Gaza conflict underlines Obama's Middle East dilemma

The new eruption of violence between Israel and Palestinian militants from Gaza is a stark reminder for newly re-elected President Barack Obama of unfinished business from his first term.

Obama’s first trip after securing the White House was to Southeast Asia, underlining his determination to “pivot” US foreign policy away from Middle East woes and towards challenges and opportunities in the Pacific.

But, even has he tours Myanmar and Malaysia, Obama has once again been forced to keep up-to-date with goings on in Gaza, where Israeli strikes have killed more than 100 Palestinians within the last six days.

Washington has made it clear that it blames the Palestinian movement Hamas for the escalation, insisting that Israel has the right to defend itself from rocket attacks fired out of Gaza at civilian Israeli targets.

But Obama is also keen that the violence not get out of control, as the tension has made the delicate task of reorienting US regional policy in the wake of the Arab Spring revolts even more complicated.

“The president has been updated regularly,” deputy White House national security adviser Ben Rhodes told reporters aboard Air Force One on the way to Cambodia from Myanmar.

Earlier, on a stop in Bangkok, Obama said: “Israel has every right to expect it does not have missiles fired into its territory. If that can be accomplished without a ramping up of military activity in Gaza, that is preferable.

“That is not just preferable for the people of Gaza, it is also preferable for Israelis because if Israeli troops are in Gaza, they are much more at risk of incurring fatalities or being wounded,” he said.

The raids, launched after Gaza-based militants fired rockets into Israel, are the most widespread in the Strip since the December 2008 to January 2009 Israeli offensive that claimed the lives of 1,400 Palestinians.

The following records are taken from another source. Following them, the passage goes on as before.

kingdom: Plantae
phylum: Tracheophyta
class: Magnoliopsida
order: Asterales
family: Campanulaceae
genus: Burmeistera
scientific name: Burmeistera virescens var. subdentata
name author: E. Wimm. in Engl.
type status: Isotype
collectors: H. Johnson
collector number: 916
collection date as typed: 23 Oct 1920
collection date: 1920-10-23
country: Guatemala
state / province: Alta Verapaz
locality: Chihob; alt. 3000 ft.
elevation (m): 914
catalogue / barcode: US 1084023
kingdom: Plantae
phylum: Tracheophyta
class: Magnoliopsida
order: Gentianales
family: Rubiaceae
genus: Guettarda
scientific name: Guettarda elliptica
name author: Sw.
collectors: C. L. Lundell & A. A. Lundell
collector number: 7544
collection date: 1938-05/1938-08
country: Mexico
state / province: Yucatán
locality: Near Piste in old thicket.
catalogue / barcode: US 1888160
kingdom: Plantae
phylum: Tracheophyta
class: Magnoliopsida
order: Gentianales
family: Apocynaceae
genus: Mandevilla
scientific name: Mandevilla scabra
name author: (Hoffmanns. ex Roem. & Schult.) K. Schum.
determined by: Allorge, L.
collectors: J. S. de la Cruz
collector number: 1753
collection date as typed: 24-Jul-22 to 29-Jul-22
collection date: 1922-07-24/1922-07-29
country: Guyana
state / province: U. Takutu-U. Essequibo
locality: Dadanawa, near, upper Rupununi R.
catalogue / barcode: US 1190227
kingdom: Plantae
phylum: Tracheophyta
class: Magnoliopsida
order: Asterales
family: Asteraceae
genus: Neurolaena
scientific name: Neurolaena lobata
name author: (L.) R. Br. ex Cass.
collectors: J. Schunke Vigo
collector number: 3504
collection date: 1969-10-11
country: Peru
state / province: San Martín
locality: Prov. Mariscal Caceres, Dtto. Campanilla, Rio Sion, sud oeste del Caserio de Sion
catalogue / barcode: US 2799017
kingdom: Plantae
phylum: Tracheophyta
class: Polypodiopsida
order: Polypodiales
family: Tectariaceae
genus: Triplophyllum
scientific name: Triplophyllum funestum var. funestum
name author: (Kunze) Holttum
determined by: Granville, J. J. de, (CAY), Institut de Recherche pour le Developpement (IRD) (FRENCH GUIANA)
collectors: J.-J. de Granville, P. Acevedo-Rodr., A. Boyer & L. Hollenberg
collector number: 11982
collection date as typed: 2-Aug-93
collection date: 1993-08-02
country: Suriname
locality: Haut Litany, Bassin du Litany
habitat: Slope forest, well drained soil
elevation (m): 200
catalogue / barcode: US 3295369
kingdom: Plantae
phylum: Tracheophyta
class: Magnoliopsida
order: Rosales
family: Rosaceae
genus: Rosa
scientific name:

When he first took office in January 2009, Obama promised to put the Mideast peace process back on track. He gave a landmark speech in Cairo, seen as reaching out a hand to the Muslim world.

Obama hosted Israeli Prime Minister Benjamin Netanyahu and Palestinian President Mahmud Abbas at the White House in September 2010.

But talks fell apart three months later over the issue of Israeli settlements on territory Israel occupied during the 1967 Six Day War.

Meanwhile, with the Israeli-Palestinian peace process effectively stalled, the wider region has seen a series of revolts that have, in some cases, brought Islamist governments to power, in others triggered violent conflict.

In the process, prominent US allies have been ousted.

Most prominent perhaps was Egyptian president Hosni Mubarak — a friend of Washington and a guarantor of the Camp David Accords.

His successor, Mohamed Morsi, sprang from the Islamist Muslim Brotherhood of which Hamas is an offshoot.

Obama spoke with Morsi twice last week to ask him to step in. He reiterated the message again in a call on Monday.

“The administration recognizes the Egyptian government is in the best position to broker a ceasefire between Israel and Hamas,” said Haim Malka of the Center for Strategic and International Studies.

“They’re looking for the Egyptians to play a major role in mediating the end of the current crisis.”

At the State Department, spokeswoman Victoria Nuland refused to be drawn on whether Egypt was doing enough.

“I don’t think it’s helpful from this podium for us to be getting into the details of those conversations or to be giving individual interlocutors a grade on how they are doing,” she said.

Jonathan Schanzer, vice-president of research at the Foundation for Defense of Democracies, sees the conflict in Gaza as proxy war between Iran — under fire for its nuclear program — and the West.

“The fact that the United States and many European countries appear to give to Israel a green light to operate inside Gaza has something to do with the fact that we are now in a worldwide battle against Iran,” he said.

“This is very much seen as a part of the strategic calculus from the West to say ‘Yes, get rid of the Iranian nodes inside Gaza and make it clear that Iran cannot operate there’.”

Domestically, more than four times as many Americans — 59 percent — support Israel compared with 13 percent who side with the Palestinians, according to a CNN-ORC International poll.